[Votre objectif]
Reproduisez telles quelles les lignes ci-dessous, depuis la première jusqu'à celle qui contient « minimum 4 mm », cette dernière comprise.

[Données fournies]
**********

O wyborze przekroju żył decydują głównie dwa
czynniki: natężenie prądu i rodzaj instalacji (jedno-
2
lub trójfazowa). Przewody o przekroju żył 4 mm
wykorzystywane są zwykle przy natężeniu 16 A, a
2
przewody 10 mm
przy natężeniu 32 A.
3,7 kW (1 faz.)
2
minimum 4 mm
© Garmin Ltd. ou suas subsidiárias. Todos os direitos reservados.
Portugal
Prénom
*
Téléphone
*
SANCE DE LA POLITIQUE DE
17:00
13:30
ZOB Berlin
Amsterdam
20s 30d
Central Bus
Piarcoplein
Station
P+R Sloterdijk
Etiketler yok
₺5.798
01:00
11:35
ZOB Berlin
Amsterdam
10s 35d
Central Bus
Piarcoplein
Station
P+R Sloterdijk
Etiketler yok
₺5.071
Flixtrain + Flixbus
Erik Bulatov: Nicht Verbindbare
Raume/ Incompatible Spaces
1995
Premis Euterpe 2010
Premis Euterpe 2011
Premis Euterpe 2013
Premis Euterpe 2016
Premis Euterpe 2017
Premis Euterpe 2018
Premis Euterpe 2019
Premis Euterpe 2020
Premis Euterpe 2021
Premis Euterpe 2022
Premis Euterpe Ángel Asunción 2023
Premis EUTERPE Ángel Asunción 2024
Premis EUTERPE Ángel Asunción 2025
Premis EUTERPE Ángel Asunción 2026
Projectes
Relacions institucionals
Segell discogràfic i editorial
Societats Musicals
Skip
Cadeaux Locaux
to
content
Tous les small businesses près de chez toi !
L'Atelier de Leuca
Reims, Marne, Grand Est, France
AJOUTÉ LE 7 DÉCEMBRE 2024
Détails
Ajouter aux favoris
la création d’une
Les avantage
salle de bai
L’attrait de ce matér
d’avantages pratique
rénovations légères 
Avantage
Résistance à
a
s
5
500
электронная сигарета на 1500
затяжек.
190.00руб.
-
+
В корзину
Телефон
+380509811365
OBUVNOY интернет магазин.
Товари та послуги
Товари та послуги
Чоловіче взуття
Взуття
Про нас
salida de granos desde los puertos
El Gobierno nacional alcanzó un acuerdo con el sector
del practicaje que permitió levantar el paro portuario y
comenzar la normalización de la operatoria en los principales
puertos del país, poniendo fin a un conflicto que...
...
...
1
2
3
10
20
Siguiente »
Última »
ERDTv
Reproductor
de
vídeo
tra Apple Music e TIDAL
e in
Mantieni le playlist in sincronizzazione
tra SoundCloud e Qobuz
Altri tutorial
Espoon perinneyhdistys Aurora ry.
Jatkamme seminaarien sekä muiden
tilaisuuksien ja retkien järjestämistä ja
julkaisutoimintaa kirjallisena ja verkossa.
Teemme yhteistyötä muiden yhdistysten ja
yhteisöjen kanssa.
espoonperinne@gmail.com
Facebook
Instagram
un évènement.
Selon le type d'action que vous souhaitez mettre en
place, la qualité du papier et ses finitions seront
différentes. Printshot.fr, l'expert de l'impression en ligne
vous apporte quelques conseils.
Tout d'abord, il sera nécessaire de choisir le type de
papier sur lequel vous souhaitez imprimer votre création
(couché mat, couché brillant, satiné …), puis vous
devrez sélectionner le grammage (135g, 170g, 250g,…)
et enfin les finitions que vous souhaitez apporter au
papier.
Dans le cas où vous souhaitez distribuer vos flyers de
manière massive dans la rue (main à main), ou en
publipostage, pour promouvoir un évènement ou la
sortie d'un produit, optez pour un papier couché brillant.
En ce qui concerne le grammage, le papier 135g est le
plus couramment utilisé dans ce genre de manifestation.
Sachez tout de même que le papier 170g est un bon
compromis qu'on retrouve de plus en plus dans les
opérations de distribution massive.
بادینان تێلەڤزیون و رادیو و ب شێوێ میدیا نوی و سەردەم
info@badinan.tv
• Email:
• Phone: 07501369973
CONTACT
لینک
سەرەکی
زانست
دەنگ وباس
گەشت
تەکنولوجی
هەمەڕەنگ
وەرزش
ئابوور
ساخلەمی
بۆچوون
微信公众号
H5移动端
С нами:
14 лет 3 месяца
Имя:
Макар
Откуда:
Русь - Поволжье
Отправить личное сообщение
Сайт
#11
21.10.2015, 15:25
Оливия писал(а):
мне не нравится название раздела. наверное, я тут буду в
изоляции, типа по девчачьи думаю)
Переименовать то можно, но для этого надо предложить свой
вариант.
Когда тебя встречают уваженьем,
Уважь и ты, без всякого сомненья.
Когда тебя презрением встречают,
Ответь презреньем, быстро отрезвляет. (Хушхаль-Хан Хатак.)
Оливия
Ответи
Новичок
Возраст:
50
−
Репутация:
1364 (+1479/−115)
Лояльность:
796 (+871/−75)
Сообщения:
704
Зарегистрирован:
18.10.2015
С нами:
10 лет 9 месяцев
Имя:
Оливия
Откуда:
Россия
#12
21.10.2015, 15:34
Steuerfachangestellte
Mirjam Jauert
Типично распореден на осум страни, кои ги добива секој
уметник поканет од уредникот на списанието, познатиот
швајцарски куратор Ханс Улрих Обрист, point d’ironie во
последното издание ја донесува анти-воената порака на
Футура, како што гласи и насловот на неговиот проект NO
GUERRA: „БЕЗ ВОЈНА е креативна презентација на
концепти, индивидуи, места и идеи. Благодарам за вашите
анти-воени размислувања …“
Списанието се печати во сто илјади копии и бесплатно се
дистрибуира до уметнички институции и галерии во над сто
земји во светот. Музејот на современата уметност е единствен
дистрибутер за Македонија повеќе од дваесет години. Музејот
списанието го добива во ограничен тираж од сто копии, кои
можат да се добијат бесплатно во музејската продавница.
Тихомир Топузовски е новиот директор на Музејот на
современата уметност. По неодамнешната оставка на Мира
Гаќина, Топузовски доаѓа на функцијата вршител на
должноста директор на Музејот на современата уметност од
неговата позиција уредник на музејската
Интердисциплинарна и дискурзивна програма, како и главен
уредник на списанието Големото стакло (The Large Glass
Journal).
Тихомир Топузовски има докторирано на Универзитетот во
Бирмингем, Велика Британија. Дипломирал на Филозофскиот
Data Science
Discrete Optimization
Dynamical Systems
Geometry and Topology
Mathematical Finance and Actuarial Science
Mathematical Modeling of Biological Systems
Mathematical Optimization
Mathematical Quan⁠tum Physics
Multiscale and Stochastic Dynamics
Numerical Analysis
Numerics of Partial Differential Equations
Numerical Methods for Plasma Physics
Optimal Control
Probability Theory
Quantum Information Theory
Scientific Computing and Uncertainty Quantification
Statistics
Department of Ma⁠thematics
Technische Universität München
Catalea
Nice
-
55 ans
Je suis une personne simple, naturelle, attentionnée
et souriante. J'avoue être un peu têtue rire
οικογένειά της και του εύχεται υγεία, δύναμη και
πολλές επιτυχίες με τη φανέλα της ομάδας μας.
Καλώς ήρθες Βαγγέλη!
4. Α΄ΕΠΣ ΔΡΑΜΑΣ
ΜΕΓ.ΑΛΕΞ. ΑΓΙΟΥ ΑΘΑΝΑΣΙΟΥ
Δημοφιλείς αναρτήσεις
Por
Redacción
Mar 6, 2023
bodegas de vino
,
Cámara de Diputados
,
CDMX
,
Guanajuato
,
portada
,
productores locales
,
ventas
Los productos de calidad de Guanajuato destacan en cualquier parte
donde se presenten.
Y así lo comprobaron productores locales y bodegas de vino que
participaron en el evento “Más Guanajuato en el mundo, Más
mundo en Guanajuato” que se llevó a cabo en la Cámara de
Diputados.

**********

[Section réponse]
O wyborze przekroju żył decydują głównie dwa
czynniki: natężenie prądu i rodzaj instalacji (jedno-
2
lub trójfazowa). Przewody o przekroju żył 4 mm
wykorzystywane są zwykle przy natężeniu 16 A, a
2
przewody 10 mm
przy natężeniu 32 A.
3,7 kW (1 faz.)
2
minimum 4 mm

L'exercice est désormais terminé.